(Closed) Workplace abuse: Should I stay or should I go

posted 6 years ago in Career
  • poll: Should I stay or should I go?
    Get out NOW! : (22 votes)
    39 %
    Grin and bear it until you find something else. : (34 votes)
    60 %
    Stick with the job indefinitely. : (1 votes)
    2 %
  • Post # 16
    Member
    2375 posts
    Buzzing bee
    • Wedding: June 2014

    Do NOT quit until you have a new job. If you were in a high demand field with more jobs than applicants, that would be different. But given that it took you 2 months to get this job, it’s unlikely that you’d get another one right away. At some point in everyone’s professional life, you’ve got to suck it up, smile and deal.

    Also, something to keep in mind – she’s right about a couple things. She wanted emails done one way, you chose to do it your own way. She IS your boss, and if she wants them done individually, then do it. If you want respect, do things correctly first, and then bring up a possible better way to do it.

    Post # 19
    Member
    437 posts
    Helper bee

    sara_tiara:  +1. I won’t have the popular opinion. You did make a mistake. Unless she threw something at you, called you a nasty name, touched you… It’s sort of one of those things that I would suck up. Many bosses are like this, especially successful folks who tend to be those “Type A” personalities. They want it done right, and quickly. I’m a pretty tough cookie, though. So, this is something that I would not take super personally and/or dwell on. I’d apologize for, rectify the best way I knew how and move on. In the meantime, look for another job. I would not quit with no notice, though. Unless something horribly absurd happens. You described my former boss to a T. I still demanded respect in a professional manner, but was accountable for my actions, while still being dang good at my job. It was hard some days. I’d managed to get one of the most coveted position in the company within a couple of years. Most people couldn’t hack it, but the experience was invaluable to me and I knew it’d be worth it, at the time. After six years of experience, I figured I’d paid my dues and had a pretty competitive resume. It was only then that I left and found my “dream job”.

    I’ve had things happen/seen behavior (whether by owner or coworkers) that I did not approve of at any job. In order to be successful in life, you have to be able to adapt and work with an abundance of personalities.

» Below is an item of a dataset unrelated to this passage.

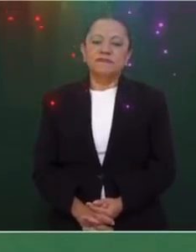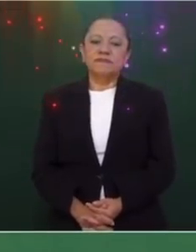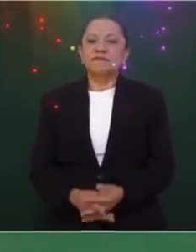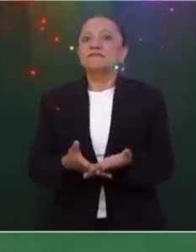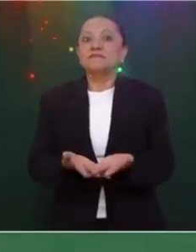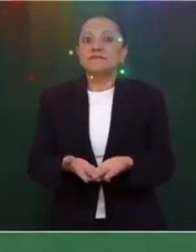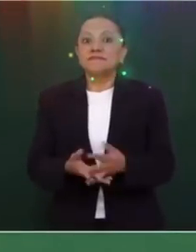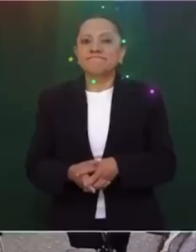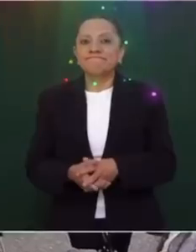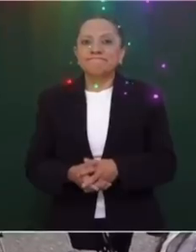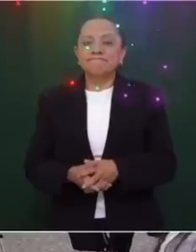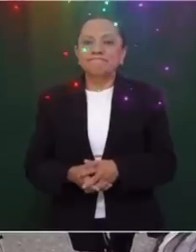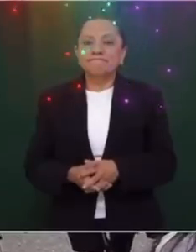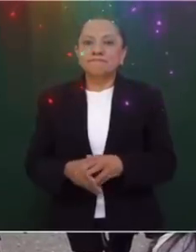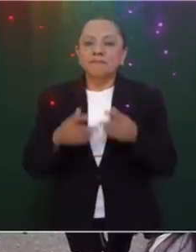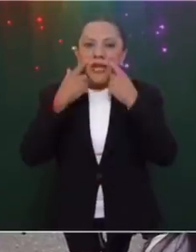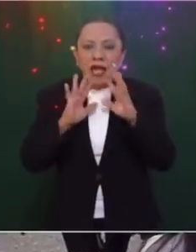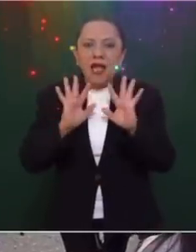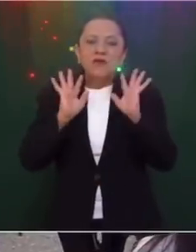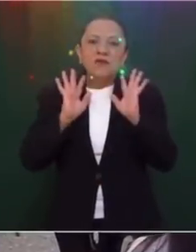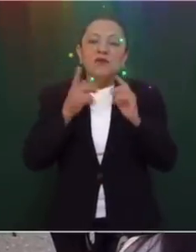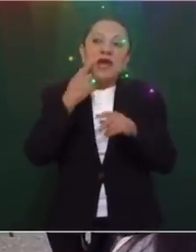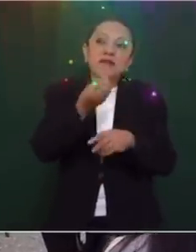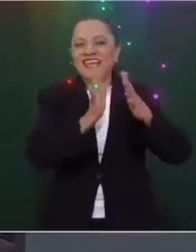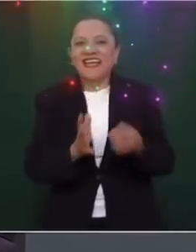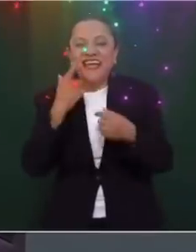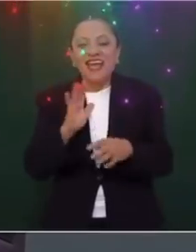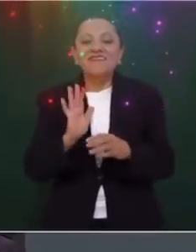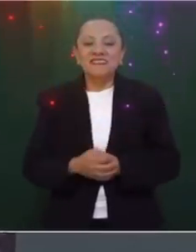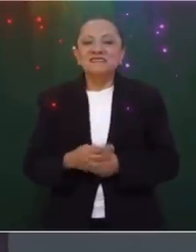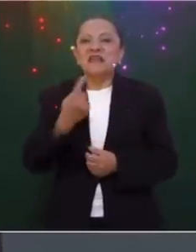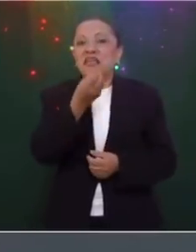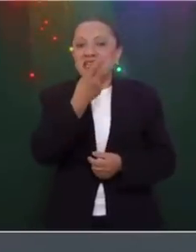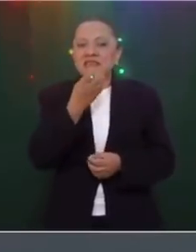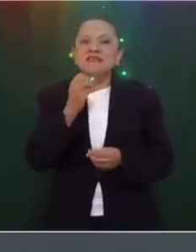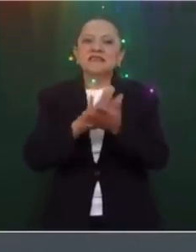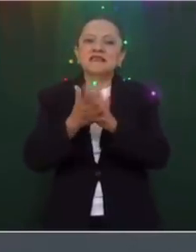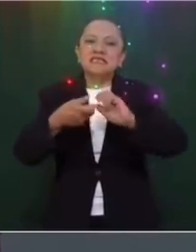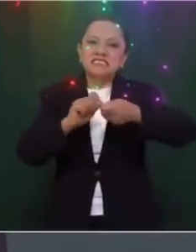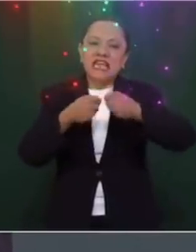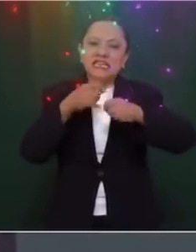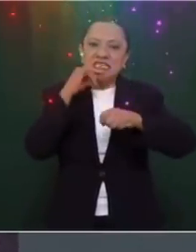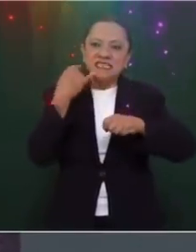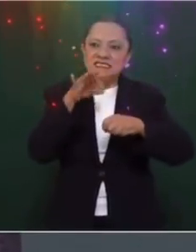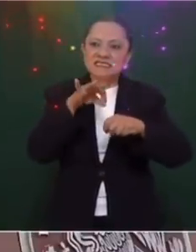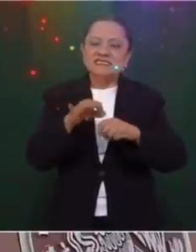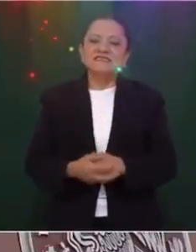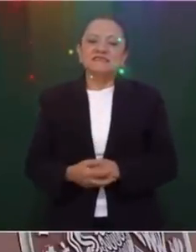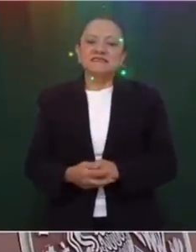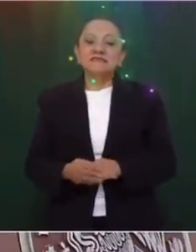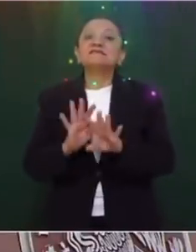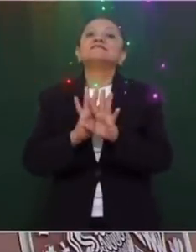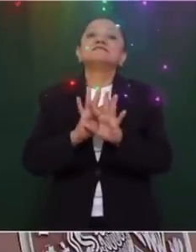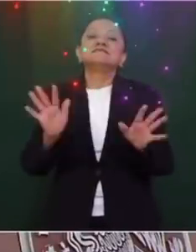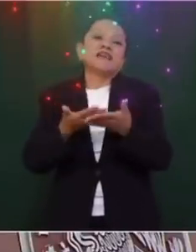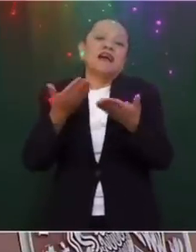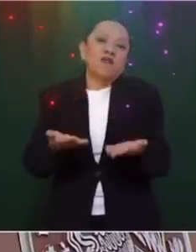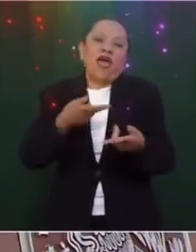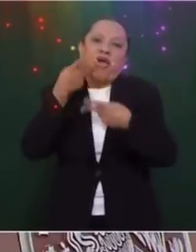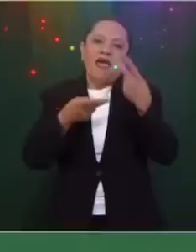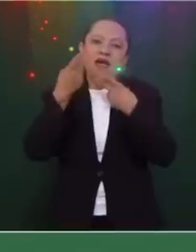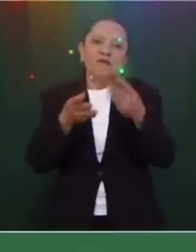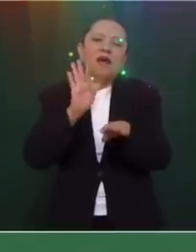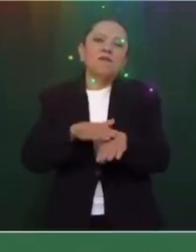A lo mejor nos toca Cecina de Yecapistola, Chilaquiles. Ya ahora vamos a estar hablando más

Running everytime something happens in the workplace that you dislike (again, aside from *real* abuse), is going to get you nowhere pretty quickly. 

    Post # 21
    Member
    1150 posts
    Bumble bee
    • Wedding: March 2015

    chickspartan:  I’m all for sticking things out but in this case, I’d just get out now. If your Fiance can support you in the meantime its not worth putting up with it.

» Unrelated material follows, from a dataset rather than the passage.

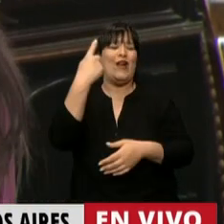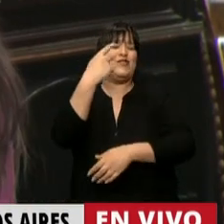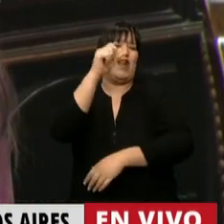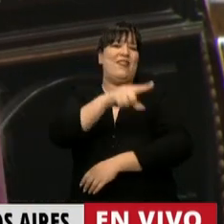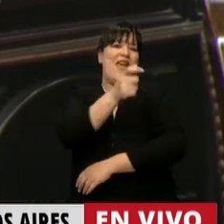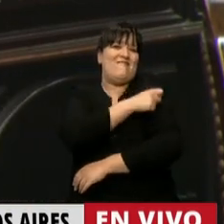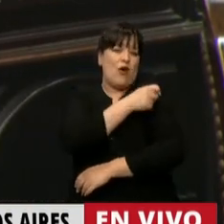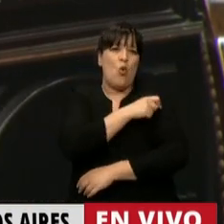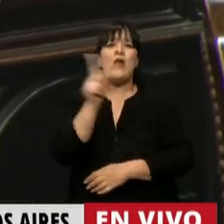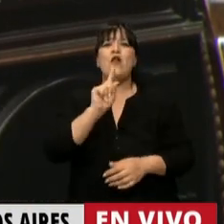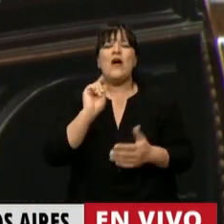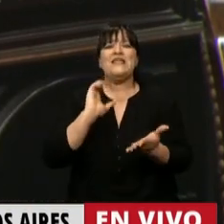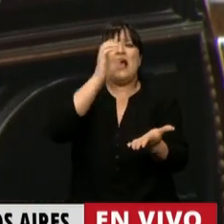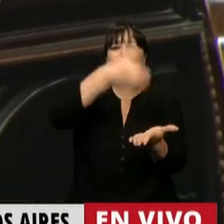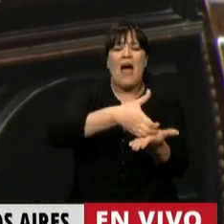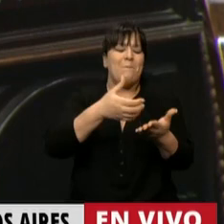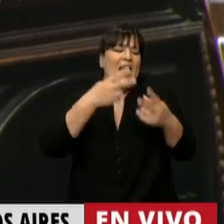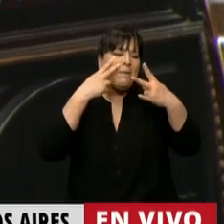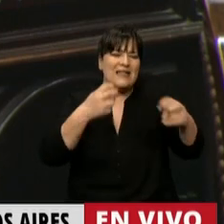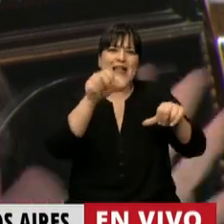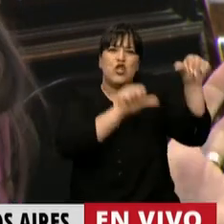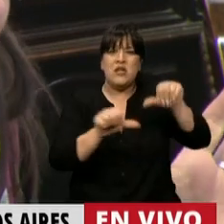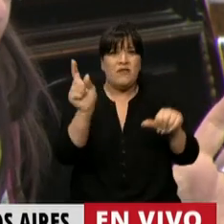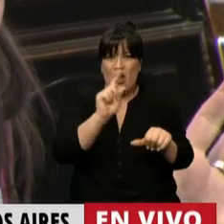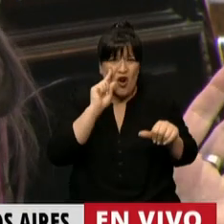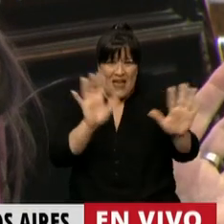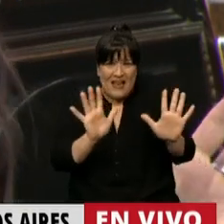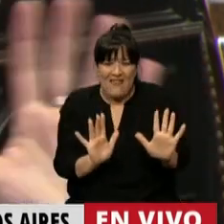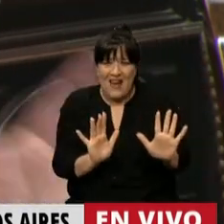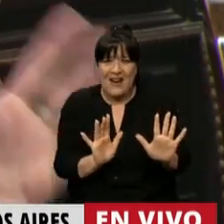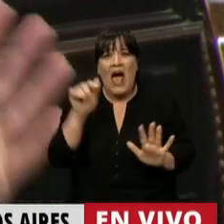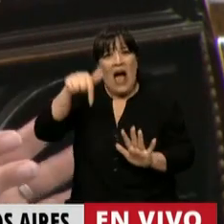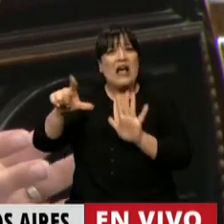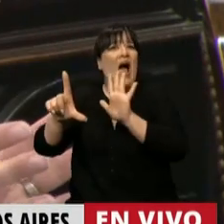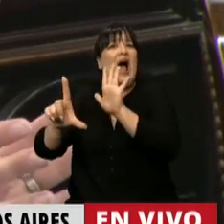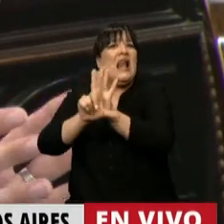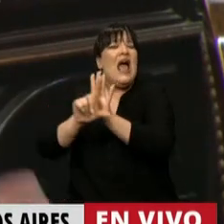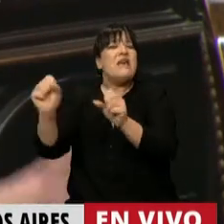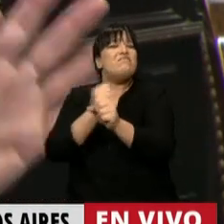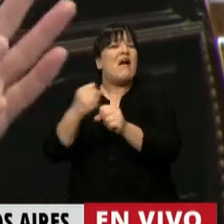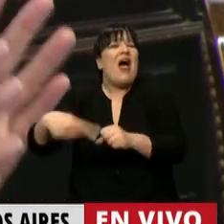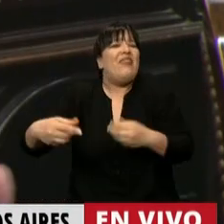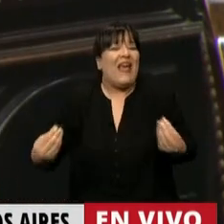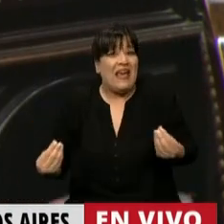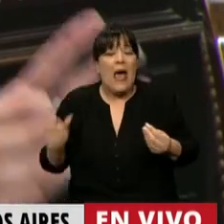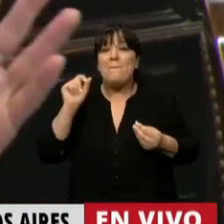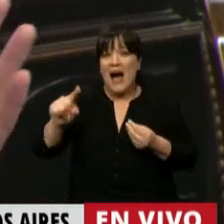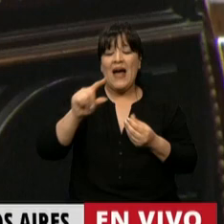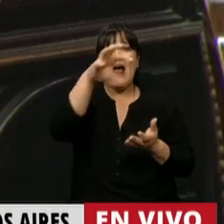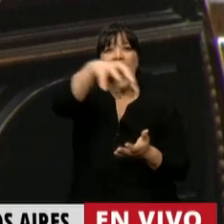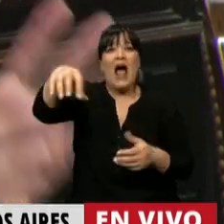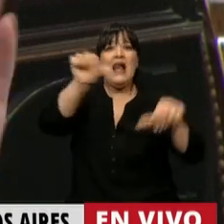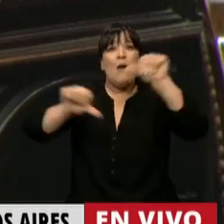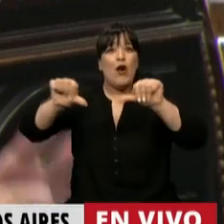de promoción ni de inversión para la investigación científica en la materia, no nada de esto. Lo que acá se está votando es que a los laboratorios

    I know job hunting is a pain in the bum but better to find a new job you really do like sooner rather than trying to stick it out with this one and leaving eventually anyway!

    Post # 22
    Member
    437 posts
    Helper bee

    chickspartan:  Confronting you about a mistake is not verbal abuse. Again, if she called you a name, screamed at you, etc… That would be, but we don’t know the entire conversation. I’m not saying her behavior was right or justified, I’m simply saying that many employers will not walk on eggshells as to avoid hurting their employee’s feelings. Some business owners are more difficult than others… Not everyone is cut out for it, hence the turnover in your short time there. However, a job is not always supposed to be fun. Rewarding at times? Sure. However, a new job is full of trials and error. You said she was great, until you made a mistake.

    So, it doesn’t seem as though she’s been that horrible towards you, until an error was made. And, at that point, you debated quitting… Based solely on a single occurrence? Let’s also not forget that she gave you an opportunity when no one else would. 

    I agree that the way some business owners/managers treat their employees *is* quite sad. Especially some of the forms of harassment some bees endure. Likewise, there are many employees who think they are entitled to certain things, without them having to be earned. 

    Post # 23
    Member
    1245 posts
    Bumble bee
    • Wedding: August 2013

    I worked in an environment exactly like this for a year. A YEAR! Directly under the owner. I quit. No job, no prospects.  Best move I ever made. My health greatly improved.  Go. Don’t. Look. Back.

    Post # 24
    Member
    1246 posts
    Bumble bee

    chickspartan:  You described your situation in a way that makes it seem like this was the first time your were the object of her abuse. Until then, you liked (and still do like) the job.  Your post gives conflicting impressions. 

    The topic ‘Workplace abuse: Should I stay or should I go’ is closed to new replies.